**** Working data ****

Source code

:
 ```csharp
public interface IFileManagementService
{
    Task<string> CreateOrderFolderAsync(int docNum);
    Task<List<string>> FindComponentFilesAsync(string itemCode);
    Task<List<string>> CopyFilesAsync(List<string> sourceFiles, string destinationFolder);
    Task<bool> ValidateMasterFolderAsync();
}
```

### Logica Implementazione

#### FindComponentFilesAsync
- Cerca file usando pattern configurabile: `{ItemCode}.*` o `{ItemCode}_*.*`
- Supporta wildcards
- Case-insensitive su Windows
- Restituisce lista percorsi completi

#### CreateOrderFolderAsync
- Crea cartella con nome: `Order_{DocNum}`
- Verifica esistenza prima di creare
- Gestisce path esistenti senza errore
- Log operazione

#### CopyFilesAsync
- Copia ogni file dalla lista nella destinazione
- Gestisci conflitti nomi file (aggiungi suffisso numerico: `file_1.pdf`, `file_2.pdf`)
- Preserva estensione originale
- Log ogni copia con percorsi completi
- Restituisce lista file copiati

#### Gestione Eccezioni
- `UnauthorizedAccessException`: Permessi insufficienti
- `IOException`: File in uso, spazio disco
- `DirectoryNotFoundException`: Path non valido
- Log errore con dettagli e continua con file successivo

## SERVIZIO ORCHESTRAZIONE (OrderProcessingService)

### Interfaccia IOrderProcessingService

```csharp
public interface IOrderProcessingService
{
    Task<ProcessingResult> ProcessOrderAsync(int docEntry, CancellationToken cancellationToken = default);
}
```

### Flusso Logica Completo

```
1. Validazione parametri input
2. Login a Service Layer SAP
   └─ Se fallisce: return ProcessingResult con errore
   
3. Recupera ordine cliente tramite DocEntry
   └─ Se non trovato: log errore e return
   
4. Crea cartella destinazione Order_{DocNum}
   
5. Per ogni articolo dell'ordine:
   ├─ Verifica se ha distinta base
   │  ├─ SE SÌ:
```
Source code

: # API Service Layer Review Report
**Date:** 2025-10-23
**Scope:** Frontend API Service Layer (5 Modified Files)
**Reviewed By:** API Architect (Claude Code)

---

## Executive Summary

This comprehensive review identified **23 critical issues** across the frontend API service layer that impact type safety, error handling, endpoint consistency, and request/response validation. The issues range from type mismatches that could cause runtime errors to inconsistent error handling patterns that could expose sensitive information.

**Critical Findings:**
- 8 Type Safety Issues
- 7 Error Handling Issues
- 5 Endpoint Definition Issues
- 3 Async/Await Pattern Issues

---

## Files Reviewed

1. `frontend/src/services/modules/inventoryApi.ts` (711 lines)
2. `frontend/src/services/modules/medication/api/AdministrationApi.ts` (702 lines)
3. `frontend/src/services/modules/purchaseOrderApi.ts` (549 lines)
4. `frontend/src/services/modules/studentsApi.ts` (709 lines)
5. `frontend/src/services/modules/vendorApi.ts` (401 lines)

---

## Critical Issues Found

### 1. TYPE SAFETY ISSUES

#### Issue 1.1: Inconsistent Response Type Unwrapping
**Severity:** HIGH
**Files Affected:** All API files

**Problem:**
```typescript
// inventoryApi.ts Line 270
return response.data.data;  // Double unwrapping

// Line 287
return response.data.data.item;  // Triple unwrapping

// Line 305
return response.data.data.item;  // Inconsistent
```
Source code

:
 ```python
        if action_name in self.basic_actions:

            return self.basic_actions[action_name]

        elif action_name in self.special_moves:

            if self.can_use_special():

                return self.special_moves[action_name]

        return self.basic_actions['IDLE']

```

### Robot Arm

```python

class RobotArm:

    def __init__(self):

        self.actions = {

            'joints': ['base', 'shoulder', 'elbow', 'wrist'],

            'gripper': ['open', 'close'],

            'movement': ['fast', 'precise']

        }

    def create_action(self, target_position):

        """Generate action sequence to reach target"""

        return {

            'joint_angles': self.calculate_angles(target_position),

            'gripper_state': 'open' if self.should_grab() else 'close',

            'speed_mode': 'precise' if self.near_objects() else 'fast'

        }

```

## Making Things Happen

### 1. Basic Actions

****

What to work on ▸ Output all the lines above, matching them word for word.

Task result ▸
Source code

:
 ```csharp
public interface IFileManagementService
{
    Task<string> CreateOrderFolderAsync(int docNum);
    Task<List<string>> FindComponentFilesAsync(string itemCode);
    Task<List<string>> CopyFilesAsync(List<string> sourceFiles, string destinationFolder);
    Task<bool> ValidateMasterFolderAsync();
}
```

### Logica Implementazione

#### FindComponentFilesAsync
- Cerca file usando pattern configurabile: `{ItemCode}.*` o `{ItemCode}_*.*`
- Supporta wildcards
- Case-insensitive su Windows
- Restituisce lista percorsi completi

#### CreateOrderFolderAsync
- Crea cartella con nome: `Order_{DocNum}`
- Verifica esistenza prima di creare
- Gestisce path esistenti senza errore
- Log operazione

#### CopyFilesAsync
- Copia ogni file dalla lista nella destinazione
- Gestisci conflitti nomi file (aggiungi suffisso numerico: `file_1.pdf`, `file_2.pdf`)
- Preserva estensione originale
- Log ogni copia con percorsi completi
- Restituisce lista file copiati

#### Gestione Eccezioni
- `UnauthorizedAccessException`: Permessi insufficienti
- `IOException`: File in uso, spazio disco
- `DirectoryNotFoundException`: Path non valido
- Log errore con dettagli e continua con file successivo

## SERVIZIO ORCHESTRAZIONE (OrderProcessingService)

### Interfaccia IOrderProcessingService

```csharp
public interface IOrderProcessingService
{
    Task<ProcessingResult> ProcessOrderAsync(int docEntry, CancellationToken cancellationToken = default);
}
```

### Flusso Logica Completo

```
1. Validazione parametri input
2. Login a Service Layer SAP
   └─ Se fallisce: return ProcessingResult con errore
   
3. Recupera ordine cliente tramite DocEntry
   └─ Se non trovato: log errore e return
   
4. Crea cartella destinazione Order_{DocNum}
   
5. Per ogni articolo dell'ordine:
   ├─ Verifica se ha distinta base
   │  ├─ SE SÌ:
```
Source code

: # API Service Layer Review Report
**Date:** 2025-10-23
**Scope:** Frontend API Service Layer (5 Modified Files)
**Reviewed By:** API Architect (Claude Code)

---

## Executive Summary

This comprehensive review identified **23 critical issues** across the frontend API service layer that impact type safety, error handling, endpoint consistency, and request/response validation. The issues range from type mismatches that could cause runtime errors to inconsistent error handling patterns that could expose sensitive information.

**Critical Findings:**
- 8 Type Safety Issues
- 7 Error Handling Issues
- 5 Endpoint Definition Issues
- 3 Async/Await Pattern Issues

---

## Files Reviewed

1. `frontend/src/services/modules/inventoryApi.ts` (711 lines)
2. `frontend/src/services/modules/medication/api/AdministrationApi.ts` (702 lines)
3. `frontend/src/services/modules/purchaseOrderApi.ts` (549 lines)
4. `frontend/src/services/modules/studentsApi.ts` (709 lines)
5. `frontend/src/services/modules/vendorApi.ts` (401 lines)

---

## Critical Issues Found

### 1. TYPE SAFETY ISSUES

#### Issue 1.1: Inconsistent Response Type Unwrapping
**Severity:** HIGH
**Files Affected:** All API files

**Problem:**
```typescript
// inventoryApi.ts Line 270
return response.data.data;  // Double unwrapping

// Line 287
return response.data.data.item;  // Triple unwrapping

// Line 305
return response.data.data.item;  // Inconsistent
```
Source code

:
 ```python
        if action_name in self.basic_actions:

            return self.basic_actions[action_name]

        elif action_name in self.special_moves:

            if self.can_use_special():

                return self.special_moves[action_name]

        return self.basic_actions['IDLE']

```

### Robot Arm

```python

class RobotArm:

    def __init__(self):

        self.actions = {

            'joints': ['base', 'shoulder', 'elbow', 'wrist'],

            'gripper': ['open', 'close'],

            'movement': ['fast', 'precise']

        }

    def create_action(self, target_position):

        """Generate action sequence to reach target"""

        return {

            'joint_angles': self.calculate_angles(target_position),

            'gripper_state': 'open' if self.should_grab() else 'close',

            'speed_mode': 'precise' if self.near_objects() else 'fast'

        }

```

## Making Things Happen

### 1. Basic Actions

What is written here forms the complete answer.